In the case of this patient we knew that he had an acquired postsurgical stenosis, on the basis of the preoperative CT scan. We restored the flow and normalized the pressures using graded angioplasty. A backup stent was planned, although it was not necessary.
Postpoerative IVC stenosis or occlusion is a rare iatrogenic complication reported in live donor nephrectomy.5 Endovascular treatment in such situations is safe and effective.
- Kapur S, Paik E, Rezaei A, Vu DN. Where there is blood, there is a way: unusual collateral vessels in superior and inferior vena cava obstruction. Radiographics. 2010;30(1):67-78.
- Raju S, Hollis K, Neglen P. Obstructive lesions of the inferior vena cava: Clinical features and endovenous treatment. J Vasc Surg. 2006;44(4):820-827.
- Razavi MK, Hansch EC, Kee ST, Sze DY, Semba CP, Dake MD. Chronically occluded inferior vena cavae: endovascular treatment. Radiology. 2000;214(1):133-138.
- Jost CJ, Gloviczki P, Cherry KJ Jr, et al. Surgical reconstruction of iliofemoral veins and the inferior vena cava for nonmalignant occlusive disease. J Vasc Surg. 2001;33(2):320-328.
- Su LM, Ratner LE, Montgomery RA, et al. Laparoscopic live donor nephrectomy trends in donor and recipient morbidity following 381 consecutive cases.
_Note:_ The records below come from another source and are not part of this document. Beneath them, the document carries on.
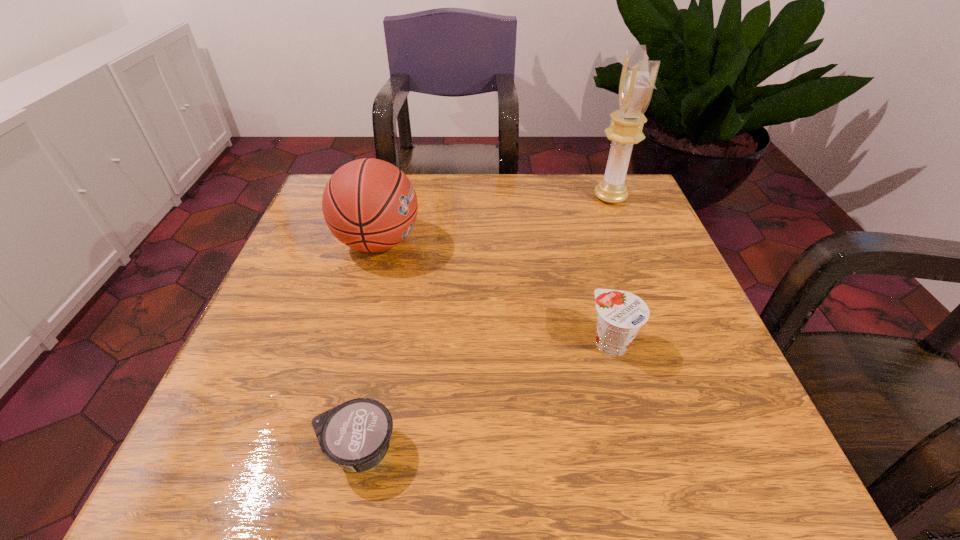
At what (x,y) coordinates should I click in order to perform the action: click on vacant region that satisfies the following two spatial constraints: 1. on the front-facing side of the farthest object; 2. on the front side of the nearest object. Please return your answer as a coordinate pair (x, y). The width and height of the screenshot is (960, 540). Looking at the image, I should click on [708, 449].

The height and width of the screenshot is (540, 960). Identify the location of vacant area that satisfies the following two spatial constraints: 1. on the back side of the third object from left to right; 2. on the logo side of the basketball. (584, 242).

The width and height of the screenshot is (960, 540). What are the coordinates of `free spot that satisfies the following two spatial constraints: 1. on the back side of the farther yogurt; 2. on the logo side of the third nearest object` in the screenshot? It's located at (584, 242).

Where is `free region that satisfies the following two spatial constraints: 1. on the logo side of the second tallest object; 2. on the right side of the nearest object`? The width and height of the screenshot is (960, 540). free region that satisfies the following two spatial constraints: 1. on the logo side of the second tallest object; 2. on the right side of the nearest object is located at coordinates (323, 449).

Identify the location of free space in the image that satisfies the following two spatial constraints: 1. on the back side of the left yogurt; 2. on the left side of the third farthest object. Image resolution: width=960 pixels, height=540 pixels. (380, 343).

Identify the location of vacant space that satisfies the following two spatial constraints: 1. on the front-facing side of the tallest object; 2. on the front side of the farther yogurt. (667, 343).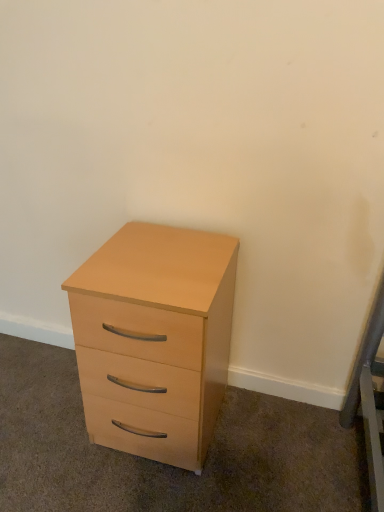
Where is `vacant region above light wood/veneer chest of drawers at lower left (from a real-world perspective)`? The height and width of the screenshot is (512, 384). vacant region above light wood/veneer chest of drawers at lower left (from a real-world perspective) is located at coordinates (165, 247).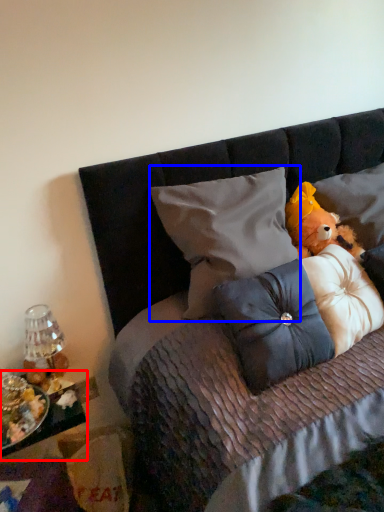
Question: Which point is closer to the camera, table (highlighted by a red box) or pillow (highlighted by a blue box)?

Choices:
 (A) table
 (B) pillow

Answer: (A)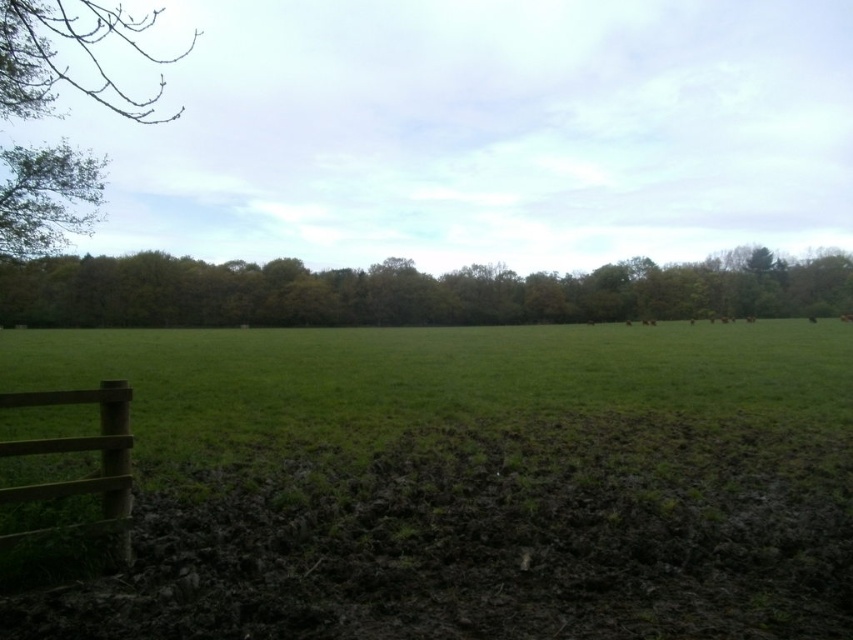
You are standing at the center of the field in the rural landscape. If you want to walk towards the green leafy tree at upper left, in which general direction should you head?

You should head towards the upper left direction to reach the green leafy tree at upper left, as it is located at point (68, 64).

Based on the scene description, what does the point at coordinates (405, 292) represent?

The point at coordinates (405, 292) represents the green leafy trees at upper center as per the scene description.

You are planning to plant a new tree in the rural landscape. The area has two existing trees visible in the image. Based on the scene, which tree, the green leafy trees at upper center or the green leafy tree at upper left, might require more space due to its width?

The green leafy trees at upper center might require more space due to its width compared to the green leafy tree at upper left.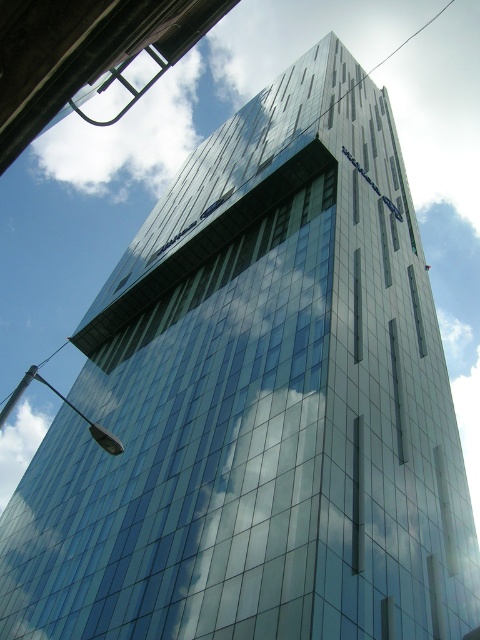
Is white fluffy cloud at upper left smaller than white cloud at upper left?

Incorrect, white fluffy cloud at upper left is not smaller in size than white cloud at upper left.

Who is more forward, (163, 120) or (3, 490)?

Point (163, 120) is in front.

The height and width of the screenshot is (640, 480). I want to click on white fluffy cloud at upper left, so click(x=127, y=136).

Looking at this image, between white cloud at upper left and transparent glass window at center, which one has less height?

transparent glass window at center

Can you confirm if white cloud at upper left is smaller than transparent glass window at center?

No.

Is point (4, 445) less distant than point (418, 300)?

No, (4, 445) is behind (418, 300).

Locate an element on the screen. This screenshot has width=480, height=640. white cloud at upper left is located at coordinates (19, 445).

Does white fluffy cloud at upper left appear over transparent glass window at center?

Yes.

Locate an element on the screen. Image resolution: width=480 pixels, height=640 pixels. white fluffy cloud at upper left is located at coordinates (127, 136).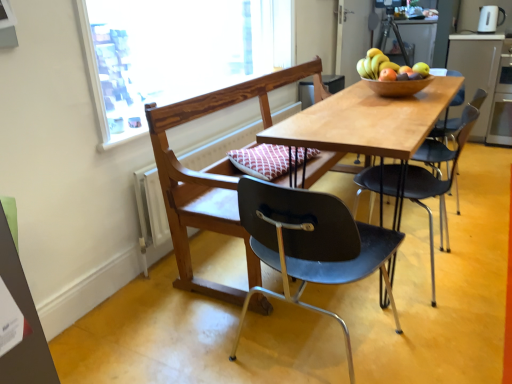
Question: In terms of height, does shiny brown bowl at upper right, acting as the 2th fruit starting from the right, look taller or shorter compared to smooth yellow pear at upper right, arranged as the 1th fruit when viewed from the right?

Choices:
 (A) tall
 (B) short

Answer: (A)

Question: From a real-world perspective, relative to smooth yellow pear at upper right, which ranks as the 2th fruit in left-to-right order, is shiny brown bowl at upper right, acting as the 2th fruit starting from the right, vertically above or below?

Choices:
 (A) above
 (B) below

Answer: (A)

Question: Which of these objects is positioned closest to the matte black chair at center, which appears as the first chair when viewed from the front?

Choices:
 (A) green cardboard bulletin board at lower left
 (B) matte black chair at center, arranged as the 1th chair when viewed from the back
 (C) wooden table at center
 (D) shiny brown bowl at upper right, which is the first fruit in left-to-right order
 (E) white glossy electric kettle at upper right

Answer: (C)

Question: Which object is the farthest from the shiny brown bowl at upper right, which is the first fruit in left-to-right order?

Choices:
 (A) wooden chair at center, which appears as the 2th chair when viewed from the front
 (B) wooden bowl at upper center
 (C) wooden table at center
 (D) green cardboard bulletin board at lower left
 (E) smooth yellow pear at upper right, which ranks as the 2th fruit in left-to-right order

Answer: (D)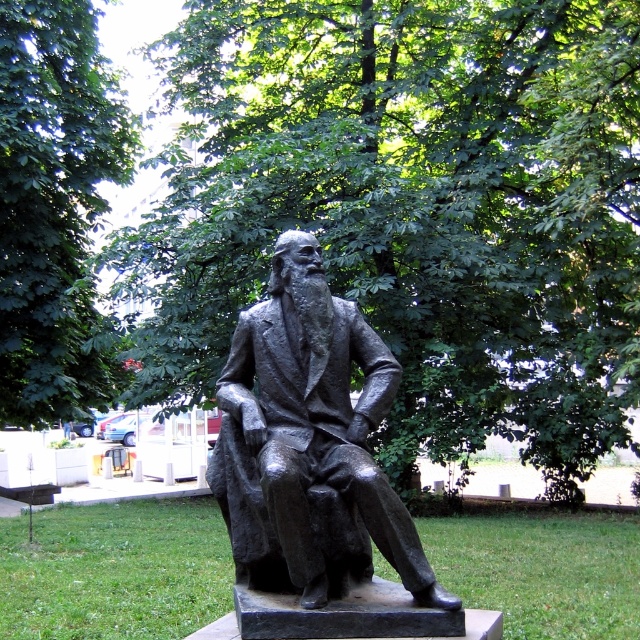
Who is taller, green leafy tree at center or green leafy tree at upper center?

Standing taller between the two is green leafy tree at center.

The height and width of the screenshot is (640, 640). What do you see at coordinates (412, 209) in the screenshot?
I see `green leafy tree at center` at bounding box center [412, 209].

This screenshot has height=640, width=640. I want to click on green leafy tree at center, so click(412, 209).

Looking at this image, which is more to the right, green leafy tree at center or bronze statue at center?

From the viewer's perspective, green leafy tree at center appears more on the right side.

Can you confirm if green leafy tree at center is smaller than bronze statue at center?

Incorrect, green leafy tree at center is not smaller in size than bronze statue at center.

Locate an element on the screen. green leafy tree at center is located at coordinates (412, 209).

I want to click on green leafy tree at center, so pyautogui.click(x=412, y=209).

Looking at this image, which is more to the left, bronze statue at center or green leafy tree at upper center?

green leafy tree at upper center is more to the left.

The image size is (640, 640). What do you see at coordinates (308, 442) in the screenshot?
I see `bronze statue at center` at bounding box center [308, 442].

The width and height of the screenshot is (640, 640). Describe the element at coordinates (308, 442) in the screenshot. I see `bronze statue at center` at that location.

Where is `bronze statue at center`? This screenshot has width=640, height=640. bronze statue at center is located at coordinates (308, 442).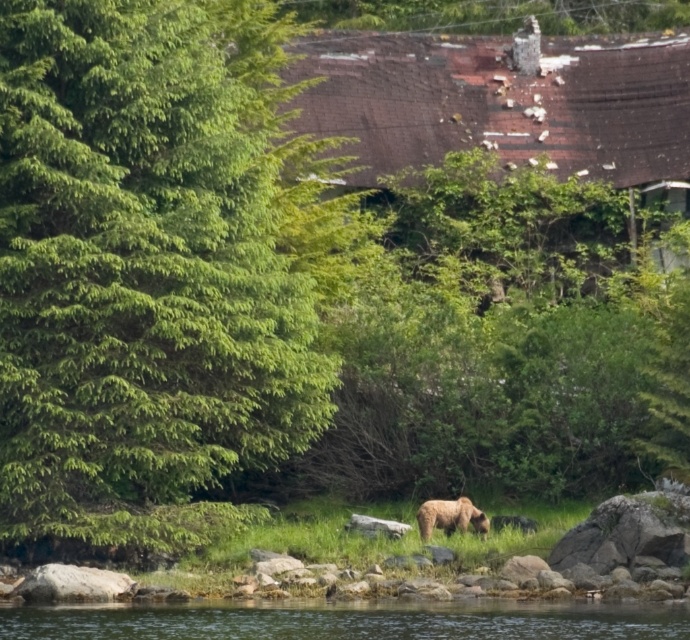
You are a hiker who wants to cross the clear water at lower center to reach the green leafy tree at center. Is the tree on the same side as the water or the opposite side?

The green leafy tree at center is positioned on the left side of clear water at lower center, so the tree is on the same side as the water.

In the scene with a bear and a dilapidated building, there is a green leafy tree at center and a point marked at coordinates (157, 266). Can you tell me if the point is located on the green leafy tree at center?

The point at coordinates (157, 266) represents the green leafy tree at center, so yes, the point is located on the green leafy tree at center.

You are standing in the natural scene described. You want to take a photo of the green leafy tree at center without including the dilapidated building in the background. Based on its position, is the tree positioned in a way that allows you to frame it without the building?

The green leafy tree at center is located at point (157,266), which suggests it is positioned in the foreground. Since the dilapidated building is in the background, you can frame the tree without including the building by focusing on its central position while ensuring the background is out of the shot.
Ann Surg. 2004;240(2):358-363.
Editor’s Note: Disclosure: The authors have completed and returned the ICMJE Form for Disclosure of Potential Conflicts of Interest. The authors report no conflicts of interest regarding the content herein.
Manuscript received April 27, 2012, provisional acceptance given May 20, 2012, final version accepted May 21, 2012.